21 août 2013, Douchanbé, Tadjikistan. “Encourager la coopération internationale par le biais d'une gestion commune de l'eau garantira non seulement la sécurité de l'eau, mais surtout la sécurité sociale, économique, environnementale et politique”, a déclaré le président du Conseil mondial de l'eau, Benedito Braga, lors de son intervention à la séance plénière d'ouverture de la Conférence internationale de haut niveau sur la coopération dans le domaine de l'eau, ce mardi. La conférence s'est déroulée en présence du président du Tadjikistan, Emomalii Rahmon, du président de la 68e Assemblée générale des Nations unies, John Ash, et des premiers ministres du Tadjikistan, de la Thaïlande, du Kirghizstan et du Mozambique. La veille, le président Braga a rencontré le président Rahmon lors d'une réunion bilatérale pour lui présenter la stratégie du Conseil visant à faire de la sécurité de l'eau une réalité pour tous. Il était accompagné de M. Jerome Delli Priscoli, gouverneur du Conseil mondial de l'eau représentant le Corps des ingénieurs des États-Unis.
Sa participation s'est poursuivie le deuxième jour de l'événement avec un panel thématique sur les “déclencheurs et catalyseurs de la coopération dans le domaine de l'eau”. Le président a souligné l'importance d'avoir des alternatives “gagnant-gagnant” pour une gestion commune de l'eau qui devrait inclure des aspects économiques, technologiques et d'échange de données.
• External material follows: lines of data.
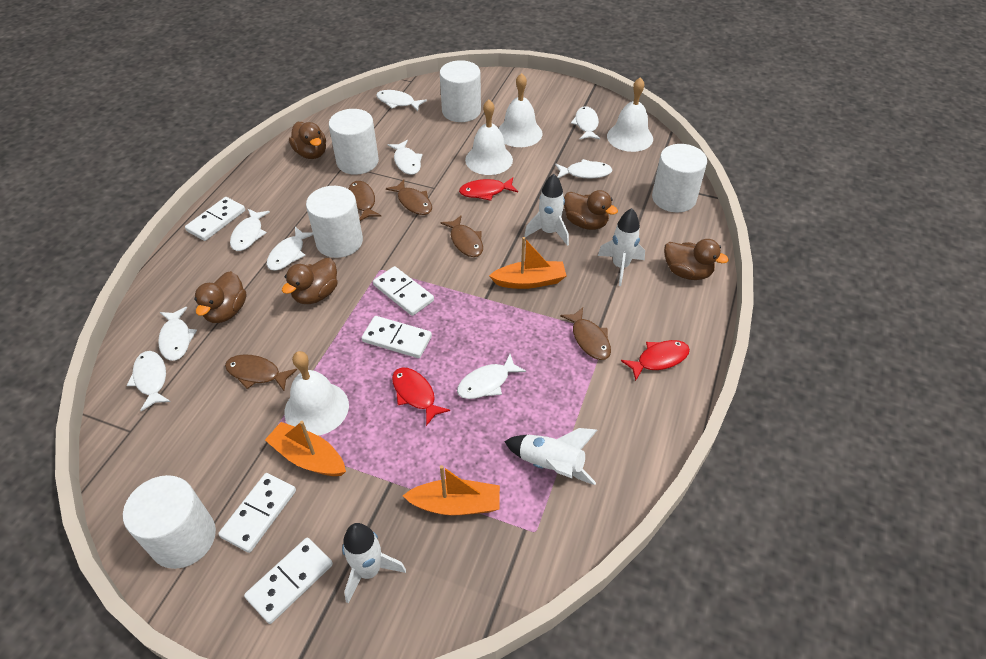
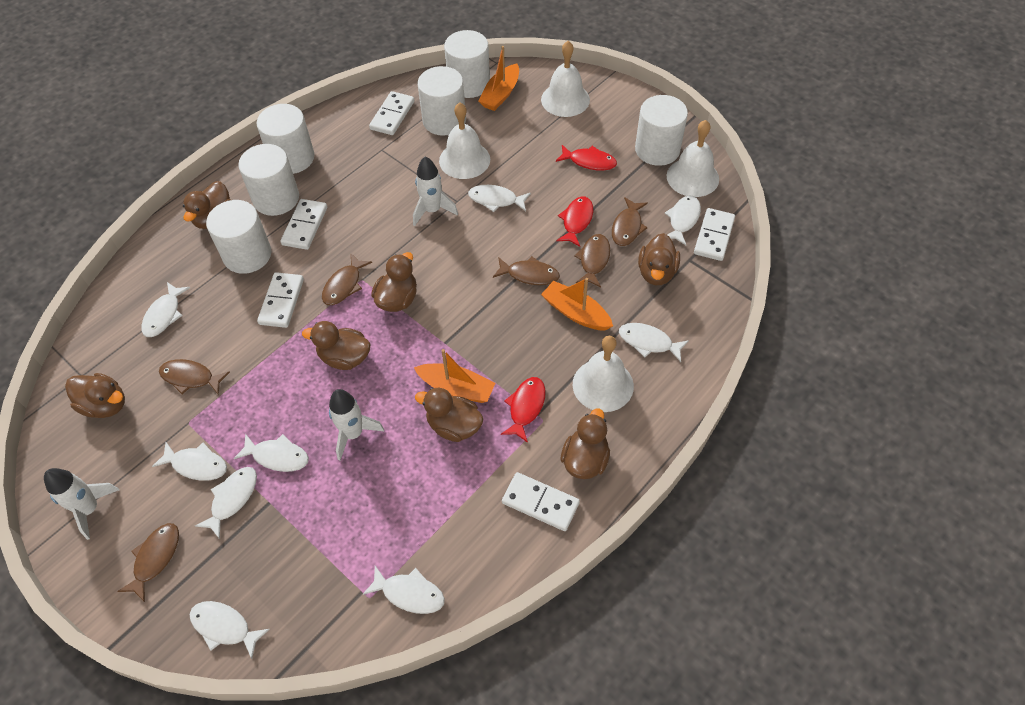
brown duck: 5 -> 7
brown fish: 5 -> 6
white cylinder: 5 -> 6
white rocket: 4 -> 3

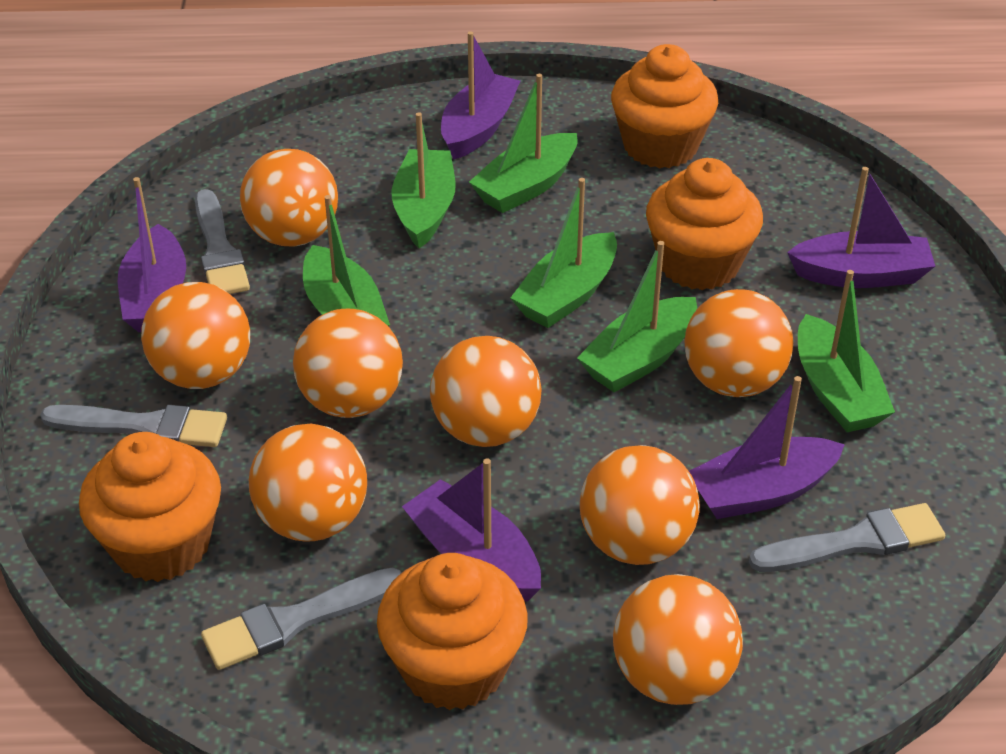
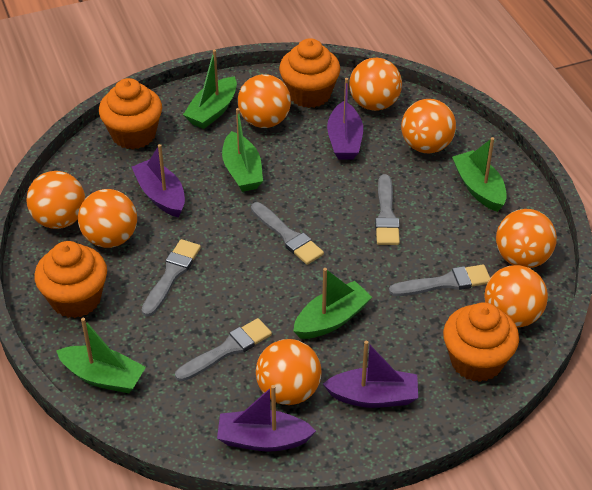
green boat: 6 -> 5
grey brush: 4 -> 5
purple boat: 5 -> 4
Le panel a souligné l'importance d'avoir des propositions techniques et scientifiques solides pour la coopération dans le domaine de l'eau. Il était coprésidé par M. Miroslav Jenca, envoyé spécial du secrétaire général des Nations unies.
Considérée comme l'un des événements clés de l'Année internationale de la coopération dans le domaine de l'eau 2013, la conférence de Douchanbé a rassemblé environ 1 000 participants, dont des chefs d'État et de gouvernement. Les possibilités offertes par la coopération dans le domaine de l'eau sont présentées lors de la conférence afin d'encourager les initiatives conjointes entre les États riverains et les avantages pour toutes les parties prenantes. Une attention particulière est accordée à l'élargissement de l'échelle d'évaluation de la gestion de l'eau et aux impacts humains, économiques et environnementaux de la coopération.